I suspect the reason my campaigns end up being so interesting is because I embroil myself in wars. Like in this case when Rome started aggressively expanding at me I started to work on boxing them in and got the Law that allows you to buy more territory and grabbed every barb civ near them.

If you get yourself in a war or are dragged into one you effectively stall your economic development because you switch to a war time economy and spend all your turns fighting it instead of developing. Next thing you know it’s a 100 years in, and everyone is in front of you.

Other settings: medium size map (which still felt large enough), 5 other empires so we’re bound to run into each other fairly early and I scout hard initially, there were 3 barbs as I recall.

How does that work though with a deck mechanic? I often find early for example I can’t get forestry even though I need it badly because the path to it is simply not in the cards I was dealt.

It was fun, I really was just playing it out to see how it ended expecting to lose. The settings aren’t hard so I suspect if everyone is looking for the magic sauce on settings to get to a good campaign it’s not in making them harder, it’s in getting a human who loves getting themselves in wars.

On the ones that end early, are you staying to yourself and just taking out barbarians for more cities and then building up? I find I never manage to stay out of wars and that stalls development so I’m interested in hearing how you’ve gone about staying off the radar of other empires. I’d like to at least once play one where I win by achievements and development, haha.

Netting it out, my take is on interesting campaigns: they get the most interesting when you’re juggling war and development. Minor events tip things, like the alliance you had with Egypt ending when their leader dies suddenly throwing you a war on two fronts.

This is one of the many improvements Old World brings to the genre – personality-based diplomacy. It means the game can get away with abrupt yet plausible shifts in diplomatic stance, which makes the game more interesting, without the seemingly arbitrary or deterministic diplomacy of games like Civ. I’m perfectly willing to accept that an alliance may be abruptly terminated if the ally’s leader dies, whereas I find it more annoying in Civ when Gandhi my friend suddenly decides he’s Gandhi my mortal enemy.

There’s a historical flavor to it I like, too. In the old world, there was a king of the Greeks rather than a king of Greece, if you get what I mean – statehood had a more personal quality than in our time.

Yes, I like that aspect of it as well. It does feel like it makes diplomacy work and make a bit more sense than what you usually get stuck with in 4x’s.

And I really like when I have excess cash being able to pay for other empires going to war with someone I’m either at war with or planning on going tow was with and want them softened up a bit.

And in the example of Egypt, until I wanted to go to war with them I had the option when their leader died of being offered up the opportunity by the next leader to buy a continuance of the alliance, like that as well.

One caveat or danger to alliances though, they can and will drag you into wars. ;)

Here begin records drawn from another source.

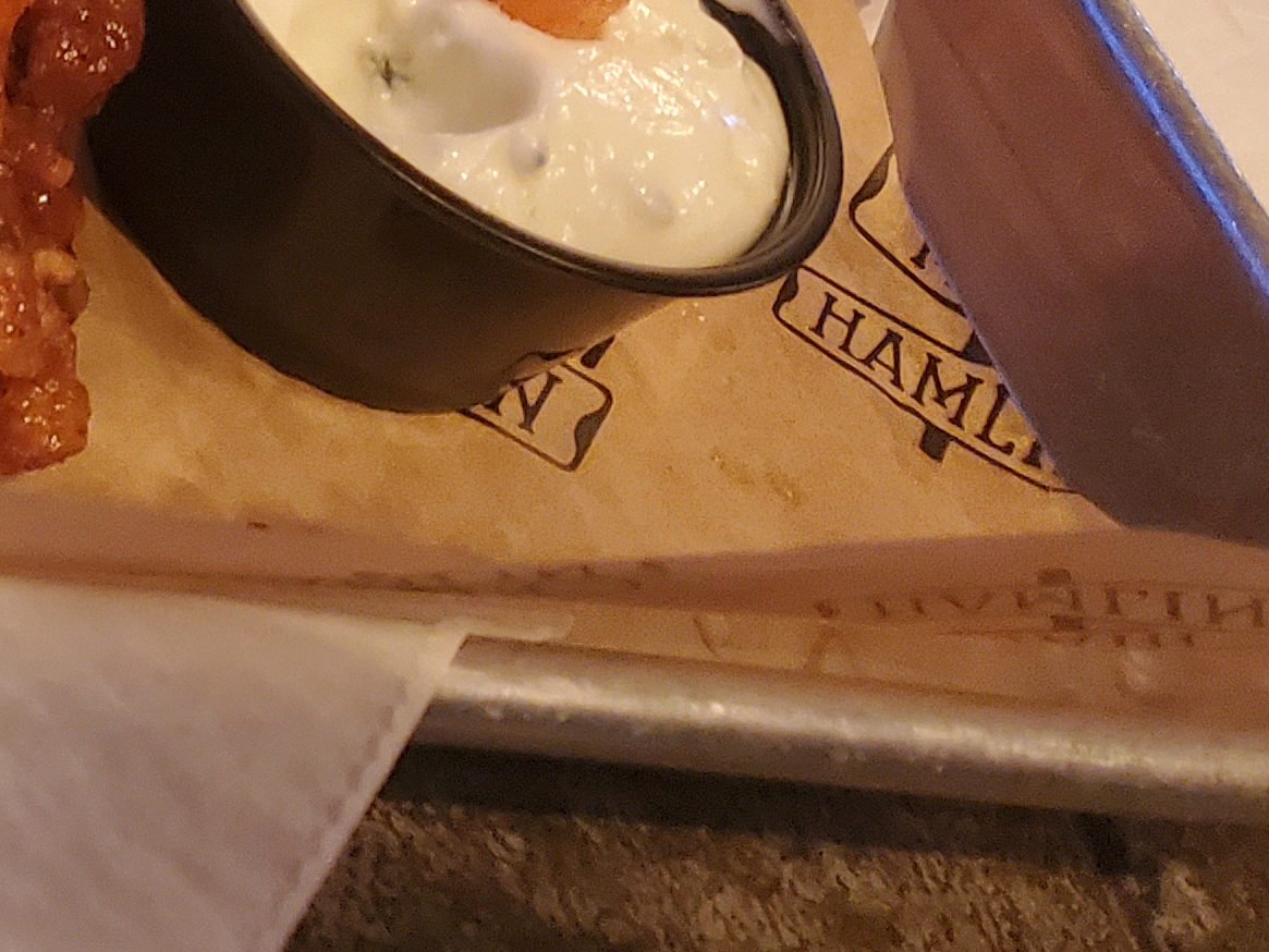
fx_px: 3300
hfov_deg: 18.8
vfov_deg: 14.8
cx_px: -706
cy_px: -630
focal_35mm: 90
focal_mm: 4.3
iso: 500
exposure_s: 1/40
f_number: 1.5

Thanks for the warning on alliances. I’d been wondering about it, because once or twice my ally did not drag me into their war, which pleasantly surprised me. At least, that’s what I recall happening. So maybe it doesn’t happen automatically?

That is something I’d like to know as well, I don’t know if it’s automatic or not.

And it does impact the decision whether to form alliances because while it’s nice if they join in to help defend your empire, my experience with AI allies is at best you know one potential opponent is off the board but from a war effort perspective the best you can expect from them is a bit of sniping at a common enemy but nothing remotely decisive.

That’s balanced against unexpectedly being dragged into a war.

I’ll make a point of keeping an eye on whether being allies automatically drags you into their wars.